Kernel Risk-Sensitive Loss: Definition, Properties and Application to Robust Adaptive Filtering
This work addresses robust adaptive filtering for signal processing and machine learning applications, presenting an incremental improvement over kernel-based methods.
The authors tackled the problem of robust adaptive filtering in non-Gaussian signal processing by proposing a new similarity measure called kernel risk-sensitive loss (KRSL), which achieved faster convergence and higher accuracy compared to existing methods like correntropy, as confirmed by simulations.
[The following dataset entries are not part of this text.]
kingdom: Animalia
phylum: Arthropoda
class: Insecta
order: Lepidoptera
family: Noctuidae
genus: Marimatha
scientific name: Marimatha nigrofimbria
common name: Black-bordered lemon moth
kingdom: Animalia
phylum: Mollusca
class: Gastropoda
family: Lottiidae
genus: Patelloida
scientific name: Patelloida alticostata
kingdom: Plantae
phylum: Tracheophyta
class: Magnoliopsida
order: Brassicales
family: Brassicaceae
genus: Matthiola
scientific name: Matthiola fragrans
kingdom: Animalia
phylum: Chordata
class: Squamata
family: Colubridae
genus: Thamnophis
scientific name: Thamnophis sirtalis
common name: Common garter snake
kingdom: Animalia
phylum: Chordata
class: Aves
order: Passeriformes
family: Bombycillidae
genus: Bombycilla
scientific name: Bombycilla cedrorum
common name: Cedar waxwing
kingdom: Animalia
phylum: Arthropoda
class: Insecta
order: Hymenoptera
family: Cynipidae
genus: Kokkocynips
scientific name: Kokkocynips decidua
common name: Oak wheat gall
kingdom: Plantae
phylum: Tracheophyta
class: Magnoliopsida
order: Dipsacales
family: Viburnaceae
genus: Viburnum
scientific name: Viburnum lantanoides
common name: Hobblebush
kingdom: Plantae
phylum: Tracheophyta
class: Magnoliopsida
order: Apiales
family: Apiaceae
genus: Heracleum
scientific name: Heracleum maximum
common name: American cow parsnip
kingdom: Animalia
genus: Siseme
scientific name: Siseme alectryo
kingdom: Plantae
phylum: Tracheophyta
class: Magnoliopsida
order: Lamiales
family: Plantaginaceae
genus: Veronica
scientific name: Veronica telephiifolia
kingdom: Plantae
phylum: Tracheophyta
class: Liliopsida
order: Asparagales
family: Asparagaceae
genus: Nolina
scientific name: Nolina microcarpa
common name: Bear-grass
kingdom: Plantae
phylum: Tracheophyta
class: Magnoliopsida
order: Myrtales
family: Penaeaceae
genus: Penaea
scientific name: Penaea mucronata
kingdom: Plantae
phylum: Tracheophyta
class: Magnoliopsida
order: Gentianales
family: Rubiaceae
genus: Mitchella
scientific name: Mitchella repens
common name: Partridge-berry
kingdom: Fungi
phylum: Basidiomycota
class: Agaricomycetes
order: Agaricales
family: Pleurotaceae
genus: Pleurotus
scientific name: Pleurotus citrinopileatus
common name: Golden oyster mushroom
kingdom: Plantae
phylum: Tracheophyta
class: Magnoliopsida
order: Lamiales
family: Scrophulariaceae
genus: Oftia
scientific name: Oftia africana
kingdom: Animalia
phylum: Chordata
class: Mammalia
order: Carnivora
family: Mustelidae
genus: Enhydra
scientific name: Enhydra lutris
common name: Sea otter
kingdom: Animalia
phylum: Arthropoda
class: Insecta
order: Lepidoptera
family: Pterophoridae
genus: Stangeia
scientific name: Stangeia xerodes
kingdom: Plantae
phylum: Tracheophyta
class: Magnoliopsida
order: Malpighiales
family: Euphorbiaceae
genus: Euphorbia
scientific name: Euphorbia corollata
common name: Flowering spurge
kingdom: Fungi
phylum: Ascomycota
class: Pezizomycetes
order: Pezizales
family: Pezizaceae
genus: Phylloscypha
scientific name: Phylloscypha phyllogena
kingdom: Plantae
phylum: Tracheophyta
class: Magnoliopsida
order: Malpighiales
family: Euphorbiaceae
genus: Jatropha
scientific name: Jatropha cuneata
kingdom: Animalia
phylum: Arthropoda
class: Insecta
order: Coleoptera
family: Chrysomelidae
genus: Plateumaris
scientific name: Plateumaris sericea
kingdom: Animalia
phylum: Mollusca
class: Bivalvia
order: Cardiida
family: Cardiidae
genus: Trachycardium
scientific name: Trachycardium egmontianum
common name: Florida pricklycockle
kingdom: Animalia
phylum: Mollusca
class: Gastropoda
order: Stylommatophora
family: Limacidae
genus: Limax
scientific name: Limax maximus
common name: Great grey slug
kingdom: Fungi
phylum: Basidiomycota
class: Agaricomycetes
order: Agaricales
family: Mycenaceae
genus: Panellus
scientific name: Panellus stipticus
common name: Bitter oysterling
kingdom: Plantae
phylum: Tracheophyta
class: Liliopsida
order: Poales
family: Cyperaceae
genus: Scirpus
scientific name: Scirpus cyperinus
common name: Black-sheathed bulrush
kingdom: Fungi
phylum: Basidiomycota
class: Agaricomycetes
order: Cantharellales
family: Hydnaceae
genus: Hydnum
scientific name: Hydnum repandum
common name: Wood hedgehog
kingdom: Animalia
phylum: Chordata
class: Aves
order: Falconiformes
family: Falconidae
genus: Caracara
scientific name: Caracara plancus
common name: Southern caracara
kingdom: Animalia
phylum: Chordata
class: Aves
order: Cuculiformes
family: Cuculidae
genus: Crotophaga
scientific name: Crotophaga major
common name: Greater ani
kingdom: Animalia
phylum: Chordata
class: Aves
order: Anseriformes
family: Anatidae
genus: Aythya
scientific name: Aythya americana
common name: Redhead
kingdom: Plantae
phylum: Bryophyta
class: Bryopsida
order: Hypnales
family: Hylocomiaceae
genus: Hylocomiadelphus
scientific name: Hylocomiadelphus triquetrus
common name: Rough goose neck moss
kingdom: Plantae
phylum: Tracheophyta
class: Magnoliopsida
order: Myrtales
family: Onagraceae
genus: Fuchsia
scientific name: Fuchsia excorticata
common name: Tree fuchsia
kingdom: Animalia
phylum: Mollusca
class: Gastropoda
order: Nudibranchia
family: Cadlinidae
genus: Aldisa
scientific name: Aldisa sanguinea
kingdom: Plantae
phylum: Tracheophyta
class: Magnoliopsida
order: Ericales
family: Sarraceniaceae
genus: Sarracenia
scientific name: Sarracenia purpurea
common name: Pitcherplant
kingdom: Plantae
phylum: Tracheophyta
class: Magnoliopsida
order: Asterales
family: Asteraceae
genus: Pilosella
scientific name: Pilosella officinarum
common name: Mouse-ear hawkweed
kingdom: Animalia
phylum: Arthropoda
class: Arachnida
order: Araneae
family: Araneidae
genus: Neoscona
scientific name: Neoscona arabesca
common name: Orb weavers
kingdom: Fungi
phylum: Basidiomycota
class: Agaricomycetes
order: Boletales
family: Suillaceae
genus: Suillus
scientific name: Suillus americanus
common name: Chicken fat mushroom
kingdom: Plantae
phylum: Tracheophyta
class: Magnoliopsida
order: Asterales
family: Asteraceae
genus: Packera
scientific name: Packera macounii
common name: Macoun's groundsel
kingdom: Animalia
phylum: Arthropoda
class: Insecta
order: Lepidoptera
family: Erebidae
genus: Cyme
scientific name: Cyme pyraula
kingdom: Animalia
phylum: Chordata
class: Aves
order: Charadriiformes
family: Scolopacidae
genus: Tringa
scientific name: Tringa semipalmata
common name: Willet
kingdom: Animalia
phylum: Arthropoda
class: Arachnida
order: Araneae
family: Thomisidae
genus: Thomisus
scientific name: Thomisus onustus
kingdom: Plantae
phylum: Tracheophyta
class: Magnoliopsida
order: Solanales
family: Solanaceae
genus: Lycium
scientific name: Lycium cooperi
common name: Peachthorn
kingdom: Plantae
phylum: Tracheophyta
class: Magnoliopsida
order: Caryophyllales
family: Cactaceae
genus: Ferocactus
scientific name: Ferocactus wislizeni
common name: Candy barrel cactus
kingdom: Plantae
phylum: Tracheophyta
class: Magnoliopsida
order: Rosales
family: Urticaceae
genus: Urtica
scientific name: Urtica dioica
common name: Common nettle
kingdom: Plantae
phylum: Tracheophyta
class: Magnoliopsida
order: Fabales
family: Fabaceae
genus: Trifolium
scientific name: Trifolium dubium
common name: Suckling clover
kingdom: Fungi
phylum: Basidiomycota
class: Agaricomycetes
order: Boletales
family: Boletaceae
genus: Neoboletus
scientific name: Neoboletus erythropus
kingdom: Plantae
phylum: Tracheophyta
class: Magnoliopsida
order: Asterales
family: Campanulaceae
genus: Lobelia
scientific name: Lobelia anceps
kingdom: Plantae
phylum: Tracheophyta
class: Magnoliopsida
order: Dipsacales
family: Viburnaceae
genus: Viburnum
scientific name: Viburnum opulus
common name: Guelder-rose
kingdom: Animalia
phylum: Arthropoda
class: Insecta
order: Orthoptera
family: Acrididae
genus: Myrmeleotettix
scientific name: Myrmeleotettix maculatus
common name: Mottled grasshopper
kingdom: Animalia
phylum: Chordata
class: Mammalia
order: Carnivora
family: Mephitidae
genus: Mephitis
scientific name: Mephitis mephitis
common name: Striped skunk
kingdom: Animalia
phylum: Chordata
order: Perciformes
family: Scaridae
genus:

Nonlinear similarity measures defined in kernel space, such as correntropy, can extract higher-order statistics of data and offer potentially significant performance improvement over their linear counterparts especially in non-Gaussian signal processing and machine learning. In this work, we propose a new similarity measure in kernel space, called the kernel risk-sensitive loss (KRSL), and provide some important properties. We apply the KRSL to adaptive filtering and investigate the robustness, and then develop the MKRSL algorithm and analyze the mean square convergence performance. Compared with correntropy, the KRSL can offer a more efficient performance surface, thereby enabling a gradient based method to achieve faster convergence speed and higher accuracy while still maintaining the robustness to outliers. Theoretical analysis results and superior performance of the new algorithm are confirmed by simulation.